→ Task details
Repeat exactly the line containing "YEAR : 2005 | |" and every line after it in the entries, and nothing besides.
BEGIN Extracted information
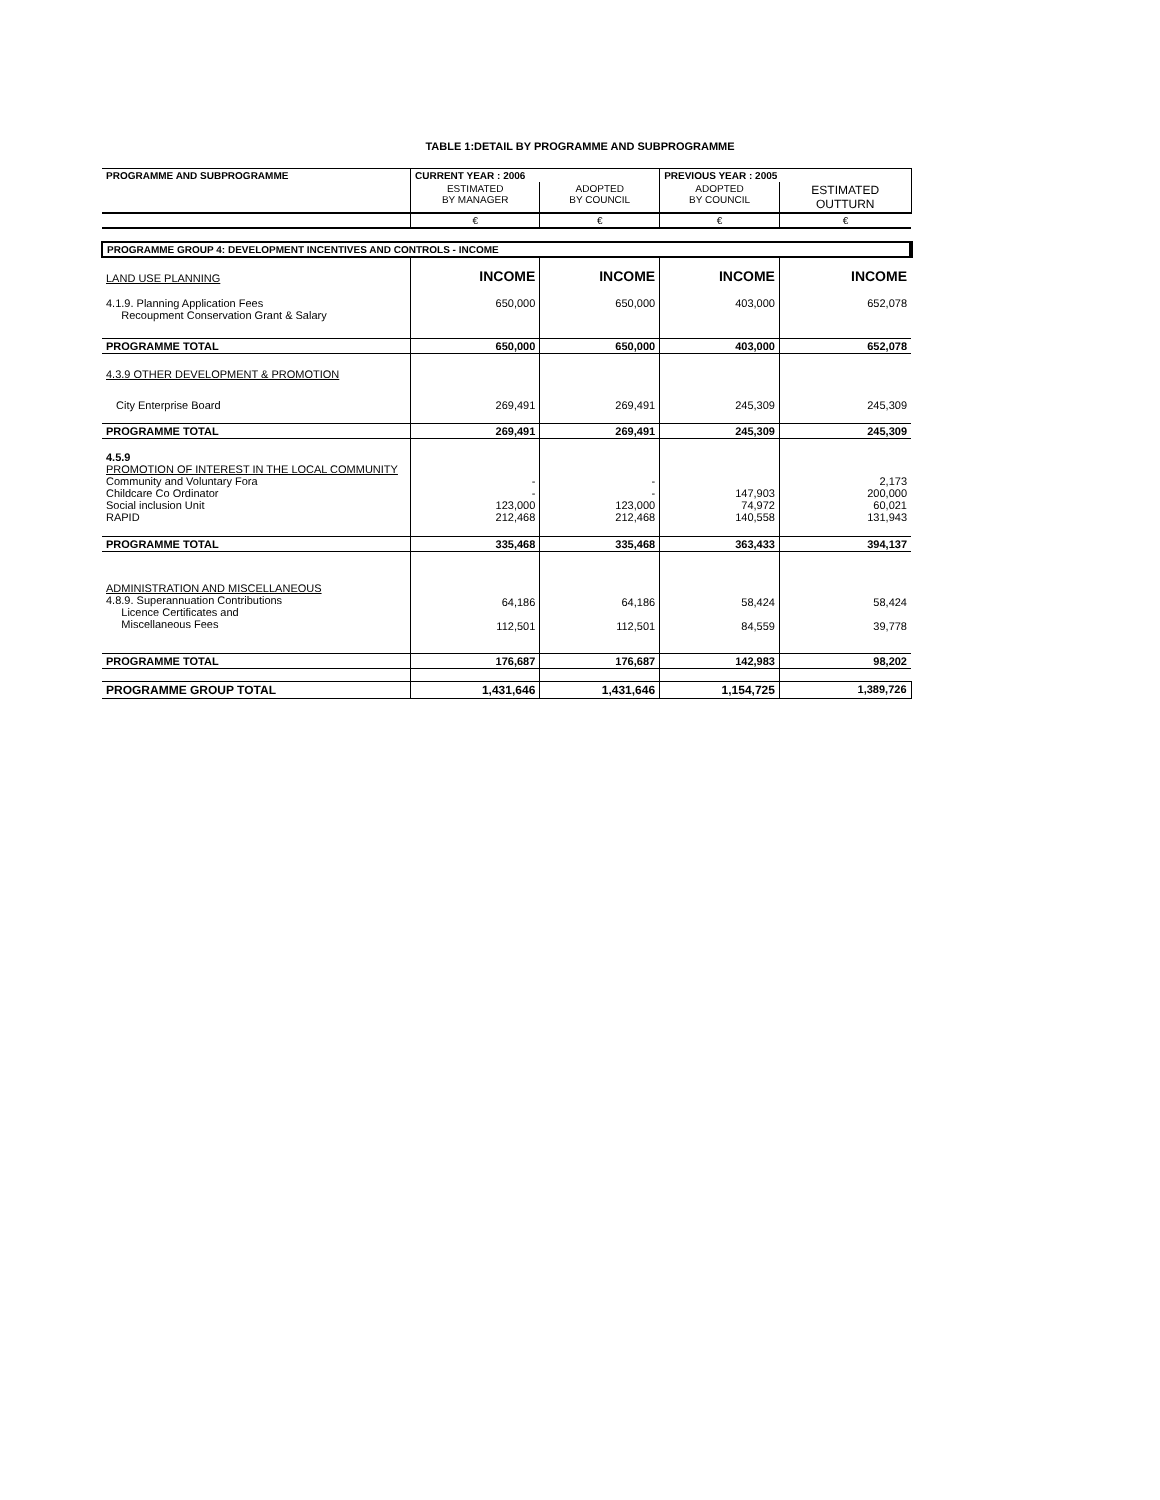TABLE 1:DETAIL BY PROGRAMME AND SUBPROGRAMME
| PROGRAMME AND SUBPROGRAMME | CURRENT YEAR : 2006 | | PREVIOUS YEAR : 2005 | |
| --- | --- | --- | --- | --- |
| | ESTIMATED BY MANAGER | ADOPTED BY COUNCIL | ADOPTED BY COUNCIL | ESTIMATED OUTTURN |
| | € | € | € | € |
| PROGRAMME GROUP 4: DEVELOPMENT INCENTIVES AND CONTROLS - INCOME | | | | |
| LAND USE PLANNING | INCOME | INCOME | INCOME | INCOME |
| 4.1.9. Planning Application Fees Recoupment Conservation Grant & Salary | 650,000 | 650,000 | 403,000 | 652,078 |
| PROGRAMME TOTAL | 650,000 | 650,000 | 403,000 | 652,078 |
| 4.3.9 OTHER DEVELOPMENT & PROMOTION | | | | |
| City Enterprise Board | 269,491 | 269,491 | 245,309 | 245,309 |
| PROGRAMME TOTAL | 269,491 | 269,491 | 245,309 | 245,309 |
| 4.5.9 PROMOTION OF INTEREST IN THE LOCAL COMMUNITY Community and Voluntary Fora Childcare Co Ordinator Social inclusion Unit RAPID | - - 123,000 212,468 | - - 123,000 212,468 | 147,903 74,972 140,558 | 2,173 200,000 60,021 131,943 |
| PROGRAMME TOTAL | 335,468 | 335,468 | 363,433 | 394,137 |
| ADMINISTRATION AND MISCELLANEOUS 4.8.9. Superannuation Contributions Licence Certificates and Miscellaneous Fees | 64,186 112,501 | 64,186 112,501 | 58,424 84,559 | 58,424 39,778 |
| PROGRAMME TOTAL | 176,687 | 176,687 | 142,983 | 98,202 |
| PROGRAMME GROUP TOTAL | 1,431,646 | 1,431,646 | 1,154,725 | 1,389,726 |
END Extracted information
→ Exercise answer
| PROGRAMME AND SUBPROGRAMME | CURRENT YEAR : 2006 | | PREVIOUS YEAR : 2005 | |
| --- | --- | --- | --- | --- |
| | ESTIMATED BY MANAGER | ADOPTED BY COUNCIL | ADOPTED BY COUNCIL | ESTIMATED OUTTURN |
| | € | € | € | € |
| PROGRAMME GROUP 4: DEVELOPMENT INCENTIVES AND CONTROLS - INCOME | | | | |
| LAND USE PLANNING | INCOME | INCOME | INCOME | INCOME |
| 4.1.9. Planning Application Fees Recoupment Conservation Grant & Salary | 650,000 | 650,000 | 403,000 | 652,078 |
| PROGRAMME TOTAL | 650,000 | 650,000 | 403,000 | 652,078 |
| 4.3.9 OTHER DEVELOPMENT & PROMOTION | | | | |
| City Enterprise Board | 269,491 | 269,491 | 245,309 | 245,309 |
| PROGRAMME TOTAL | 269,491 | 269,491 | 245,309 | 245,309 |
| 4.5.9 PROMOTION OF INTEREST IN THE LOCAL COMMUNITY Community and Voluntary Fora Childcare Co Ordinator Social inclusion Unit RAPID | - - 123,000 212,468 | - - 123,000 212,468 | 147,903 74,972 140,558 | 2,173 200,000 60,021 131,943 |
| PROGRAMME TOTAL | 335,468 | 335,468 | 363,433 | 394,137 |
| ADMINISTRATION AND MISCELLANEOUS 4.8.9. Superannuation Contributions Licence Certificates and Miscellaneous Fees | 64,186 112,501 | 64,186 112,501 | 58,424 84,559 | 58,424 39,778 |
| PROGRAMME TOTAL | 176,687 | 176,687 | 142,983 | 98,202 |
| PROGRAMME GROUP TOTAL | 1,431,646 | 1,431,646 | 1,154,725 | 1,389,726 |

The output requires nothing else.